Open-ELO (Beta Stage - v0.0.2)

A set of elo systems written in Python. Includes a balancer and team skill adjuster. Supports multithreading for both teams and individual players (Python 3.13+ no GIL).

Goal

The goal of this project is to make open-sourced ELO systems more accessible. Python is generally easier to read, and translating Python to other programming languages or translating them to utilize SIMD/CUDA is much easier. A CUDA BLAS version is in alpha stage and is not released yet.

Installation

pip install openelo

Usage

Changes in data are stored in each individual player object. To create the results of a round, create a standings, which is a list of tuples/lists containing players, first integer, and second integer. The integers represent differently for both individual rating system and team rating system:

round_update for games with individual players and team_round_update for team games. The standings are slightly different for each.

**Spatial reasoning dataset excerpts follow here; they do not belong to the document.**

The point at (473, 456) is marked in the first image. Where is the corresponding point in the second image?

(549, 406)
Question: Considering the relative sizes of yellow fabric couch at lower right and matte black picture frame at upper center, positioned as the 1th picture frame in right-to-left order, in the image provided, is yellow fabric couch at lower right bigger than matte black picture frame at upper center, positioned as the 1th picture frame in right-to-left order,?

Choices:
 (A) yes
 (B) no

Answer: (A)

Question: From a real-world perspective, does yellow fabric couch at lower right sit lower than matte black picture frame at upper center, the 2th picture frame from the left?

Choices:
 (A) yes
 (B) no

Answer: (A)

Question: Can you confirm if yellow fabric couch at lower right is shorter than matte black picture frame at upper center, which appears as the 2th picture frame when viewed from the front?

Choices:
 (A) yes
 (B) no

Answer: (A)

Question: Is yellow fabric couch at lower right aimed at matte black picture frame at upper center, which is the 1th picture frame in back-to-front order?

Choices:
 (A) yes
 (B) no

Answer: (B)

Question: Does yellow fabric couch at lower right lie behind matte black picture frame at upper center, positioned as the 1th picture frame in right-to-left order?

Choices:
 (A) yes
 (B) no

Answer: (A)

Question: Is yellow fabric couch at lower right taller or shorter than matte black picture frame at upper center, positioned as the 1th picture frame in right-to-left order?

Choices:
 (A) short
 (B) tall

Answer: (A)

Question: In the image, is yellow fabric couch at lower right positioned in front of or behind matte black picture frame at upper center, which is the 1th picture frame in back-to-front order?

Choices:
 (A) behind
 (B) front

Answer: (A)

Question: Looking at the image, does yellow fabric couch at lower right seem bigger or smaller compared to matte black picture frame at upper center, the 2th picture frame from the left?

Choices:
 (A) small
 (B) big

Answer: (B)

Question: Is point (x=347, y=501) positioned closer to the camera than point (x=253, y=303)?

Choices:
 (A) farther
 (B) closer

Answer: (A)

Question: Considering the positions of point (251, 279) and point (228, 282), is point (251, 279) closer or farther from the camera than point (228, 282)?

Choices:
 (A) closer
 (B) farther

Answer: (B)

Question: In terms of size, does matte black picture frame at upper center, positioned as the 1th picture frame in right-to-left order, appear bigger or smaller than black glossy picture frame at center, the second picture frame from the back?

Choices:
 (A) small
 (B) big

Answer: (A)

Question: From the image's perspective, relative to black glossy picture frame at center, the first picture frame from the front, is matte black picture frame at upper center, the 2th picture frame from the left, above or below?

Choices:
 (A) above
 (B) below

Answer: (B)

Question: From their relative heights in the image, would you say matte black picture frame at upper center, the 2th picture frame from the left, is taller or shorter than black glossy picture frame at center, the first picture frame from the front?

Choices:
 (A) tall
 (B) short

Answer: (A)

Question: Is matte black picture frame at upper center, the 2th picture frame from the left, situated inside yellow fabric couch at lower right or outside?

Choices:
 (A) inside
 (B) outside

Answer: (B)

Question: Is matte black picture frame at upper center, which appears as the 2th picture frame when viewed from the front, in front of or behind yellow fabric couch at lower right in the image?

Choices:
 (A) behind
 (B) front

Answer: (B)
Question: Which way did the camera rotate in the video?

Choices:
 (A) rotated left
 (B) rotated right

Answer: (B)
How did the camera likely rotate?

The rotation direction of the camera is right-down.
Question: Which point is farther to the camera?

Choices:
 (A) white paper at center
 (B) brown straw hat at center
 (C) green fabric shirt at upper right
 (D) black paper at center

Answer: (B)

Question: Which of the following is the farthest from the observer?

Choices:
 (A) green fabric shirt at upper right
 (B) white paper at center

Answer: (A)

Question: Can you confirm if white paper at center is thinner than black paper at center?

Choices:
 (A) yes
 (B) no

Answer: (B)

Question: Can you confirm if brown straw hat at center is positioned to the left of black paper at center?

Note: the individual groupings are 0-index.

For Individual Players

For individual players, create groupings of players that are tied. For example:

#  Assuming you have references to player objects 'a', 'b', 'c', and 'd'
standings = [[a, 0, 0], [b, 1, 2], [c, 1, 2], [d, 3, 3]]

shows that player a is first, players b and c are tied for second, and player d is third. Each player object must contain the range of their respective groups.

The players must be in order.

For Teams

For team games, the format is similar, but instead of grouping based on rank, you group based on teams, where the first integer is team and second integer is rank. The players of each team are aggregated to a team rating. The rank is relative to other teams, not players on each team. The rank for each team is set by the first player of a particular team:

#  Assuming you have references to player objects 'a', 'b', 'c', and 'd'
standings = [[a, 0, 1], [b, 1, 2], [c, 0, 1], [d, 1, 2]]

shows that a and c are on team 0 with rank 1, and b and d are on team 1 with rank 2.

For simplicity, you can set the team integer to the rank integer (assuming the teams and ranks are in order). Players with different teams and same rank are tied. The only difference between individual players and team games is the add aggregation method.

Full example

from datetime import datetime, timezone
from operator import itemgetter
from random import sample
from statistics import mean

import numpy as np
from matplotlib import pyplot as plt
from numpy.random import logistic

from openelo import BradleyTerry, Player, ContestRatingParams, EloTeamBalancer, EloTeamBalancerParams, generate_logistic_ratings, TeamSumAggregation

# create our starting contest time (in seconds)
contest_time = round(datetime.now(timezone.utc).timestamp())

# create our rating system
bradley_terry = BradleyTerry(weight_limit=1., sig_limit=40., drift_per_day=10./7.)

contest_rating_params = ContestRatingParams(
    weight=1.,
    # perf_ceiling=3000.,
    # perf_floor=0.
    )

balancer_params = EloTeamBalancerParams(
    top_k=126,
    elo_diff=500.,
    player_balance=True,
    new_player_offset=0)
elo_team_balancer = EloTeamBalancer(settings=balancer_params)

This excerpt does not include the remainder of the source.